When police patrols come into the neighborhood, the group scatters, taking refuge behind a high wall that shields a vacant lot. Capture can mean a beating. At the least, someone will have to pay about $5 to get the unlucky one out of jail.

Because the police sometimes make arrests based on fashion, orange hair, long a tip-off to gang membership, is no longer de rigueur --especially after a police official suggested to the Mexican Senate that the police be paid a bonus of $100 for killing gang criminals. Many bands have stopped wearing chains and carrying brass knuckles because, under the law, these are considered weapons.

“Now we look like everyone else,” said Jorge, another member of Born to Lose.

Girl Gang Activity

Girls are increasingly interested in gang activity, scholars say. They say this is a reflection of the slow but steady movement of Mexican women out of the home and into all kinds of activity.

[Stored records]
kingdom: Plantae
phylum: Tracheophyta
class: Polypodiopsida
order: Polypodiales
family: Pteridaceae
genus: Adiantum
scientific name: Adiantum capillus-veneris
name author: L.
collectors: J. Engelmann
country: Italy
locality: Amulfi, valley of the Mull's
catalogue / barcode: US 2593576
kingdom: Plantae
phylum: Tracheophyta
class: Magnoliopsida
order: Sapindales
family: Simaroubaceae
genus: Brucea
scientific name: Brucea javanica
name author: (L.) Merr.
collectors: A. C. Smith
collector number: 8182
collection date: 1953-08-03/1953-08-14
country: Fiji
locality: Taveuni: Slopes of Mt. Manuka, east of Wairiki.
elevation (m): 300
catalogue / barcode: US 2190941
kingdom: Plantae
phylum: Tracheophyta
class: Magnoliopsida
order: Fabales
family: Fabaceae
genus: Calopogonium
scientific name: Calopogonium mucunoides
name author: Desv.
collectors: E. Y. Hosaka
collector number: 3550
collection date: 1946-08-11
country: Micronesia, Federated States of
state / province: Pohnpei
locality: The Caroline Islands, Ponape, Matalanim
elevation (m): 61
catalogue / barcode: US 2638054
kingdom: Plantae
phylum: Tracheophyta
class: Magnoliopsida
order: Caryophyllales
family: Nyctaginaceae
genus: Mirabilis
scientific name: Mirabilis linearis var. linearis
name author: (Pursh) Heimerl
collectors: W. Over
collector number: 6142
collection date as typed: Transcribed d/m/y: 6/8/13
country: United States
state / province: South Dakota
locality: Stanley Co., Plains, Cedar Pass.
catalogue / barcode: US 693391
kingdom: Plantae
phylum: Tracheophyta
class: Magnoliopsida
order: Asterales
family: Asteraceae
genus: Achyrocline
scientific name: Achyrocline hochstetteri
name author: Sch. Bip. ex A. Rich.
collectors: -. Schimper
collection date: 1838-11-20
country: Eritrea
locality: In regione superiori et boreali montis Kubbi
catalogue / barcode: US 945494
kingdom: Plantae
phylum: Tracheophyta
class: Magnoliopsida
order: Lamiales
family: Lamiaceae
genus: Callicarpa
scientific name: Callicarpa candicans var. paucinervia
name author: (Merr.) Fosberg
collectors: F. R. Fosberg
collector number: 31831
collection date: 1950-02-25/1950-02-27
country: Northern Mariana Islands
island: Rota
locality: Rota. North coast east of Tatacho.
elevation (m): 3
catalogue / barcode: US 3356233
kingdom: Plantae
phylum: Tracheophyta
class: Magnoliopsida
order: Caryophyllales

TASK LIST =>
A – In the gang passage, why have many bands given up wearing chains and carrying brass knuckles? Answer in one to three sentences.
B – Put the sentence "Capture can mean a beating." from the gang passage into Spanish.
C – Reproduce the gang passage word for word from "When police patrols" to "out of jail.".

EXPECTED RESPONSES =>
A – Many bands have stopped wearing chains and carrying brass knuckles because the law considers these items weapons.

B – Ser capturado puede significar una paliza.

C –
When police patrols come into the neighborhood, the group scatters, taking refuge behind a high wall that shields a vacant lot. Capture can mean a beating. At the least, someone will have to pay about $5 to get the unlucky one out of jail.